For the fp32 model, it runs well with Dml EP and CPU EP. Convert it to fp16 model, it runs well with CPU EP but we would observe runtime error while using Dml EP.
Urgency
No response
Platform
Windows
OS Version
22631.3593
ONNX Runtime Installation
Released Package
ONNX Runtime Version or Commit ID
1.17.3
ONNX Runtime API
Python
Architecture
X64
Execution Provider
DirectML
Execution Provider Library Version
onnxruntime-directml 1.18.0
We are also seeing this with some of our Fp16 models. Our models run fine on RTX-20XX, RTX-30XX, and RTX-40XX, but they seem to fail on all AMD cards and some GTX-10XX cards. As a reference, these models all ran fine under the onnxruntime 1.13.1, but when we switched to 1.17.1, they started failing.
This issue has been automatically marked as stale due to inactivity and will be closed in 30 days if no further activity occurs. If further support is needed, please provide an update and/or more details.
This is still a genuine bug; I have worked around it by doing this during session configuration.

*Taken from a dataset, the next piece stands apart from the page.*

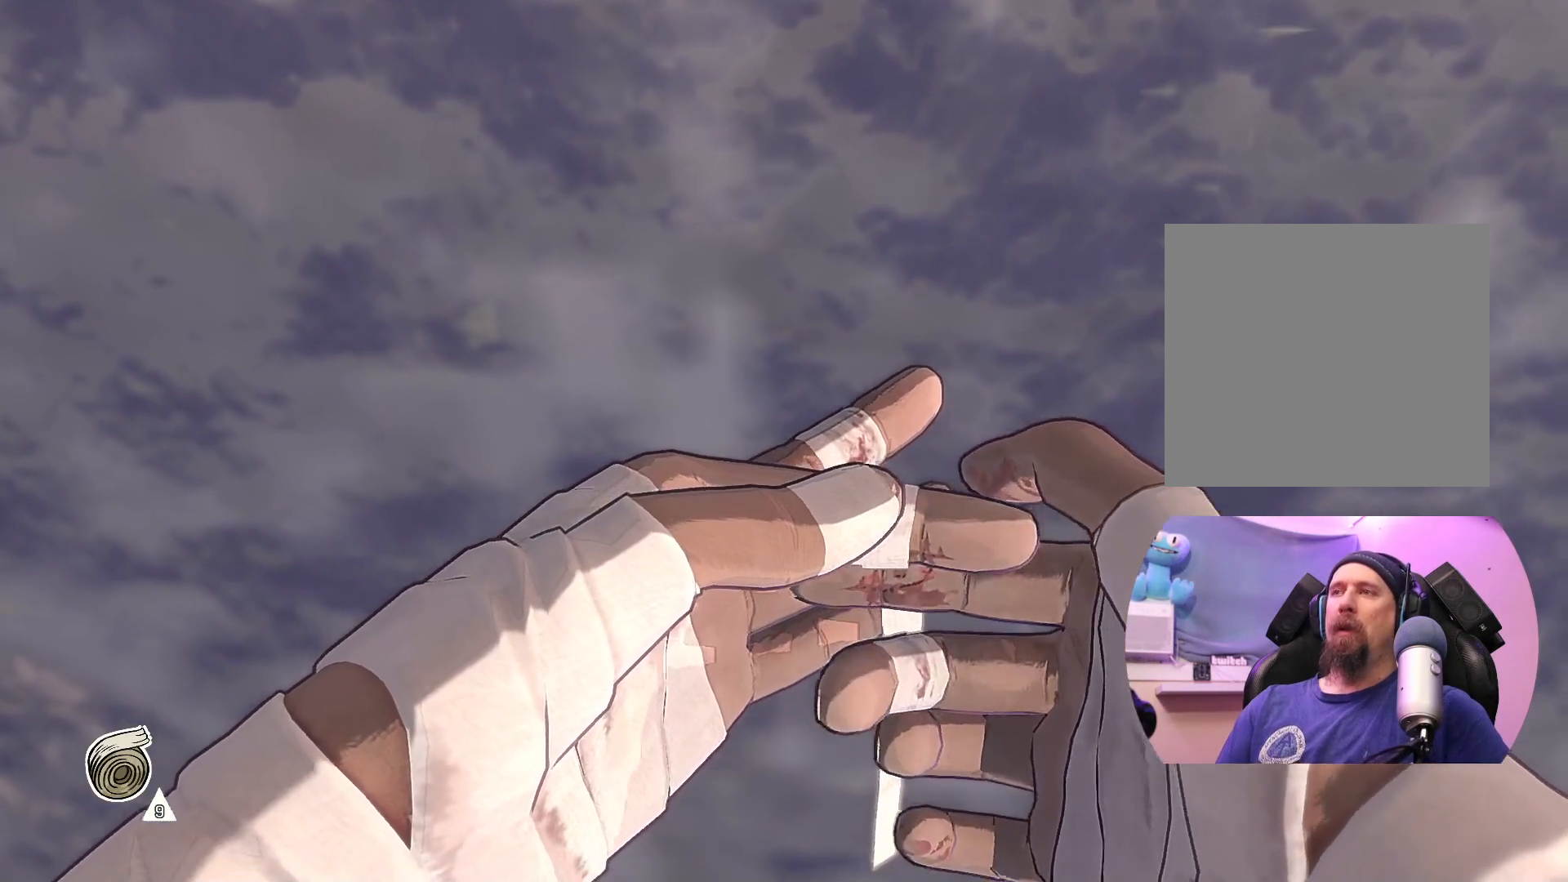
{"buttons": ["A"], "left_stick": "down-left", "right_stick": "center", "events": [[67, "left_stick", "up-left"], [117, "left_stick", "up"], [300, "left_stick", "right"], [433, "left_stick", "down"], [483, "left_stick", "down-left"]]}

status = sOrtAPI->AddSessionConfigEntry(inOptions, kOrtSessionOptionsConfigDisableDmlGraphFusion, "1");
But this causes severe performance degradations, three times slower for at least one of our models, even on good hardware, an NVIDIA RTX 3070 mobile GPU. This same bug or similar issues have been written up more than once by more than one person using more than one model.
#21205 #20742 #20575
This regression seams to have been introduced with this pull request: #13131 or maybe #18160.
status = sOrtAPI->AddSessionConfigEntry(inOptions, kOrtSessionOptionsConfigDisableDmlGraphFusion, "1");
I experience the same issue with DirectML (inferencing whisper). Adding the following didn't helped me.
I found the root cause of that issue.
onnxruntime of directml depends on DirectML.dll and uses old DLL from system directory.
The solution is to download newer DirectML.dll from nuget.org/packages/Microsoft.AI.DirectML
Choose the button Download package.
Unzip it and move the file DirectML.dll inside bin/x64-win folder into your executable folder
@thewh1teagle, I think we are seeing a different problem. I directly create the DirectML device using LoadLibraryEx, making sure to load the DirectML.dll (1.13.1) associated with the onnxruntime (1.17.1) and use GetProcAddress to get the function DMLCreateDevice1 then call SessionOptionsAppendExecutionProvider_DML1 with the device I create.
SessionOptionsAppendExecutionProvider_DML1
@siegelaaron94 Yes. We got the same exception as "DmlGraphFusionHelper.cpp 80070057 The parameter is incorrect". After debug we found that it was IDMLDevive::CreateOperater, with DML_OPERATOR_GEMM operator type and the channel count of ATensor shape is bigger than 65535 the IDMLDevive::CreateOperater will return E_INVALIDARG (We test the input shape {65536, 1, 256}).
Any one known is that a limitation of 65535 channel count? Thanks.
I also get this error but the error is not a consistent one. It occurs sometime for running the same application and doesn't on other times.
I use the onnxruntime and direcML dll produced after downloading the pip package
pip install onnxruntime-directml
Let me know if anyone was able to figure the root cause and fix it.